### AUSZUG
★ ★ ★ ★ ★

Auch wirtschaftlich wird das Netz in einer Gesellschaft, die sich
immer mehr vom produzierenden auf das informationserzeugende und
-verarbeitende Gewerbe verlegt, zur Lebensader (Stichwort Bildung /
Information als Rohstoff des 21. Jhd.). Zugangsrestriktionen bedeuten
Macht über wirtschaftlichen und wissenschaftlichen (eine kleine
Aussicht darauf gibt subito-Debatte und ähnliche Diskussionen mit
wissenschaftlichen Verlagen) Erfolg.
- Und das wissen die [zensiert] da oben! Und deshalb bemühen sie
sich _jetzt_, wo sich noch nicht alle darüber im Klaren sind, welche
Bedeutung das Netz besitzt, und besitzen wird ("hajo, einkaufen und
E-Mails abrufen, chatten, und mal was nachgooglen..."), den Fuß in
die Tür zu bekommen. Damit es für Gegenwehr, wenn auch der Letzte
gemerkt hat, was da eigentlich mal verlorenging, zu spät ist.

★ ★ ★ ★ ★

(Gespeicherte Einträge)
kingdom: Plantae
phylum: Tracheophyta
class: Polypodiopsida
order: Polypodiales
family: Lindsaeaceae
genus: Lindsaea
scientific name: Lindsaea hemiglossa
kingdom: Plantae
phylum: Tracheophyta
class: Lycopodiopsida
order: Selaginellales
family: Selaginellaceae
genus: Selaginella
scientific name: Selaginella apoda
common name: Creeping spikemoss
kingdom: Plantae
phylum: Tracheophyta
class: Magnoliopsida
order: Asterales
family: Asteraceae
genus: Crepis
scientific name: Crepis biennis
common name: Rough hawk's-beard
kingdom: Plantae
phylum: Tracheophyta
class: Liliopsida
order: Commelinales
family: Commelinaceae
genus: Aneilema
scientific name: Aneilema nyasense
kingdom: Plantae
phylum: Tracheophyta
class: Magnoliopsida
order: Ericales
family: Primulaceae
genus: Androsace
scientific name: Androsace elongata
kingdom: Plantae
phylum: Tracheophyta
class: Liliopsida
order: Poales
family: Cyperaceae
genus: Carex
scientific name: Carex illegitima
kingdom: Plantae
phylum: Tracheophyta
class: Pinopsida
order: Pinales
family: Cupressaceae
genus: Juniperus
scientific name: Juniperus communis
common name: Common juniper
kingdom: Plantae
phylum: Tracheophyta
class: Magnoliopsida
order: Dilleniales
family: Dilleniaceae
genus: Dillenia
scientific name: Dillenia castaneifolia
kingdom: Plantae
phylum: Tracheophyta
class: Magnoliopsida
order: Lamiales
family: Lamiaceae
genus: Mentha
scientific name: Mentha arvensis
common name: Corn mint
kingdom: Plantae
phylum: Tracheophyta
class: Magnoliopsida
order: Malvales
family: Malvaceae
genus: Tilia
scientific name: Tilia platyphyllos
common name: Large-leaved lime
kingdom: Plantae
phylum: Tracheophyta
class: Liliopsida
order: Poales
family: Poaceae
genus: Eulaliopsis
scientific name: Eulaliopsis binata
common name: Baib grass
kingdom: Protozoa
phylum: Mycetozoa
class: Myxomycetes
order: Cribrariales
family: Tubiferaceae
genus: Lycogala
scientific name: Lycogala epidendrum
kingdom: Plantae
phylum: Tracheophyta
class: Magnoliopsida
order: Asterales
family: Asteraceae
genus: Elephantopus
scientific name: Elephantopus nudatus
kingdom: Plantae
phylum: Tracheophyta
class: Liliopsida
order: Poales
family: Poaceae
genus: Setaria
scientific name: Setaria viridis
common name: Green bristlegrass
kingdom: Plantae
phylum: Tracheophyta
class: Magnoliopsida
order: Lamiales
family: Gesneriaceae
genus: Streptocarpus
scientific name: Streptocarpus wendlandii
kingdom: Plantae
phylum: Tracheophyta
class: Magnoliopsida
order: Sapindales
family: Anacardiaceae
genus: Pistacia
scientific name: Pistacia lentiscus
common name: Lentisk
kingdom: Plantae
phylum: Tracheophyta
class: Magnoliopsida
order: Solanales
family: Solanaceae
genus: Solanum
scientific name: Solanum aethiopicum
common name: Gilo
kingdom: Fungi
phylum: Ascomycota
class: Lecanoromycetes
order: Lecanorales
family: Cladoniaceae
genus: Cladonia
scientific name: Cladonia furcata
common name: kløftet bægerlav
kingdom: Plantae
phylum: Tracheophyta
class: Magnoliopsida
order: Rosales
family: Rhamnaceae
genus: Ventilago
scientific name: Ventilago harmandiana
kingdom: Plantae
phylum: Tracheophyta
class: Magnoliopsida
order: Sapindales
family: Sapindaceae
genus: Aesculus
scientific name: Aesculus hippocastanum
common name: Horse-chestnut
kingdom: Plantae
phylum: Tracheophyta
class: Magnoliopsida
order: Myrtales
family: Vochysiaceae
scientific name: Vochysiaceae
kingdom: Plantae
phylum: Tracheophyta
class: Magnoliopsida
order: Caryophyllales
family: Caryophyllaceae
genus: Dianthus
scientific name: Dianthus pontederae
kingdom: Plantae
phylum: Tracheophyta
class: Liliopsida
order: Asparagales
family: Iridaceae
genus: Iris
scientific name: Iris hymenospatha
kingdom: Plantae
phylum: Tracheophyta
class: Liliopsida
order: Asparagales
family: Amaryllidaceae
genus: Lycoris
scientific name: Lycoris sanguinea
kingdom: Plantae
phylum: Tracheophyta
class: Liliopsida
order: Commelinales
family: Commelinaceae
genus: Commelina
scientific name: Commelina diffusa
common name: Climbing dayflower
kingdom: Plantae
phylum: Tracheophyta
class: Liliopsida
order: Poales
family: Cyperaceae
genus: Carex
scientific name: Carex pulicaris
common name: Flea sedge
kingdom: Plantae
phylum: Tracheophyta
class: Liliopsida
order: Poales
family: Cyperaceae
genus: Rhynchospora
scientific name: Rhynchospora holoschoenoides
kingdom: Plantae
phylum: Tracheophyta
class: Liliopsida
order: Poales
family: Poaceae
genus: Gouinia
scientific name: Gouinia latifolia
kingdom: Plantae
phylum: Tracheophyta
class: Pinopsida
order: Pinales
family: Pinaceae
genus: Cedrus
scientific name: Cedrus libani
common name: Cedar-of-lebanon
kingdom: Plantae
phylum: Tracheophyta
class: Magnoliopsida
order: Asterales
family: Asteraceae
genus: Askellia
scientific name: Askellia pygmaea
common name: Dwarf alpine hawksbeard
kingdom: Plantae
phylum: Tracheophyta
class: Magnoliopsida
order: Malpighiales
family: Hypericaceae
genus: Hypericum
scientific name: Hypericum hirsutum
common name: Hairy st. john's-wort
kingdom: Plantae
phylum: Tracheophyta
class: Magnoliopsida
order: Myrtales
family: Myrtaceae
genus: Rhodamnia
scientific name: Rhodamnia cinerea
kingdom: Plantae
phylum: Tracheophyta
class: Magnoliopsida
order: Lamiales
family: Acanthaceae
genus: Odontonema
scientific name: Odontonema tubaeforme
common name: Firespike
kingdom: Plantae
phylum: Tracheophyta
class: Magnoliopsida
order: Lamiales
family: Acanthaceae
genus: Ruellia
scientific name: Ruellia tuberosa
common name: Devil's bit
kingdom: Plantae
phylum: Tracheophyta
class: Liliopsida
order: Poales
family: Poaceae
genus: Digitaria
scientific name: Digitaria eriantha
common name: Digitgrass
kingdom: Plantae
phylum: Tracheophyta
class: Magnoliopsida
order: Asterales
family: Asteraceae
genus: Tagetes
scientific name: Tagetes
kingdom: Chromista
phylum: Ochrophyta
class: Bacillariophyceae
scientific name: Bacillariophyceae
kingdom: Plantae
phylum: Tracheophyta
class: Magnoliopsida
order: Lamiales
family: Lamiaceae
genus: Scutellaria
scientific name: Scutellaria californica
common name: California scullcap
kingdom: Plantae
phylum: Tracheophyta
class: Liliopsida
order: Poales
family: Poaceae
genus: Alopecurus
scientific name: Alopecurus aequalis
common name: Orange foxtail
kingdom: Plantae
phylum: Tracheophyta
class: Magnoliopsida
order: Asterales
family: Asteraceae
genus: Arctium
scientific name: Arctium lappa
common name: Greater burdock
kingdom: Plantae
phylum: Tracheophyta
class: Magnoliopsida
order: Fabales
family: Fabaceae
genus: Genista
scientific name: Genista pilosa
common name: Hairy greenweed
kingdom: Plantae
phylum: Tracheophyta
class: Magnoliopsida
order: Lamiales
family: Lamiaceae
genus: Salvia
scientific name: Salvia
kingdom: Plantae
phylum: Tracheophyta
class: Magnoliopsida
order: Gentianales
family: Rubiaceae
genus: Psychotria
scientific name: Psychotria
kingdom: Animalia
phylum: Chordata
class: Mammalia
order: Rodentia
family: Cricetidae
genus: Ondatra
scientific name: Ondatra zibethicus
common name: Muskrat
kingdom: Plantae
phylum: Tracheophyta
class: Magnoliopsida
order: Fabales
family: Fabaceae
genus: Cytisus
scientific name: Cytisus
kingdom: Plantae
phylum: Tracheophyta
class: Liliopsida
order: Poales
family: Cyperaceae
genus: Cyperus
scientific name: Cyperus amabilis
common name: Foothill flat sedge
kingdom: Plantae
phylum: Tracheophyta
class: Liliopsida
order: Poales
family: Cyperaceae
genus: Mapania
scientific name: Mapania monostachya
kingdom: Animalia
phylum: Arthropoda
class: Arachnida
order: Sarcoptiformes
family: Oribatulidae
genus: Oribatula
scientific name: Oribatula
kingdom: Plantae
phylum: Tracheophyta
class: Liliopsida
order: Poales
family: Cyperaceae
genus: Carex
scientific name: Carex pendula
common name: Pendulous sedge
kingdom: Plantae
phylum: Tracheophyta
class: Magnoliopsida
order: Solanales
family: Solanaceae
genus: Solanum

★ ★ ★ ★ ★

### ZU BEARBEITENDE AUFGABE
Schreiben Sie den Auszug über die Bedeutung des Netzes weiter, beginnend direkt nach seinem letzten Satz. Die Datensätze stammen aus einer anderen Quelle als der Auszug.

### ERGEBNIS
Daher hat es m.E. auch vergleichsweise wenig Sinn, ausschließlich auf
die technischen Lücken in der Argumentation der jeweiligen
Mentalhinterbänkler hinzuweisen. Denn das kratzt Politiker und zum
überwiegendsten Teil nicht im Geringsten. Selbst die Effektivität von
Schutzmaßnahmen wird von ihnen ja nur da als Kriterium akzeptiert
oder gar aufgegriffen, wo sie zur Verschärfung dienen kann.
Es geht um Kontrolle. Nicht um Schutz.
Man denkt schnell, dass es sich bei den momentanen Debatten um
Nebenkriegsschauplätze handelt, aber das ist m.E. grundfalsch.
Es ist das Hauptgefecht, in viele kleine Stücke aufgeteilt: hier die
Killerspiele, dort das Markenrecht, Urheberrecht selbstredend,
woanders Bombenbauanleitungen, da drüben "terroristische Propaganda"
(und spätestens hier befindet man sich in einem Graubereich, wie bei
der "Antiterrordatei" und dem dort verwendeten Kriterium
"Hasspredigen"), und so weiter und so fort.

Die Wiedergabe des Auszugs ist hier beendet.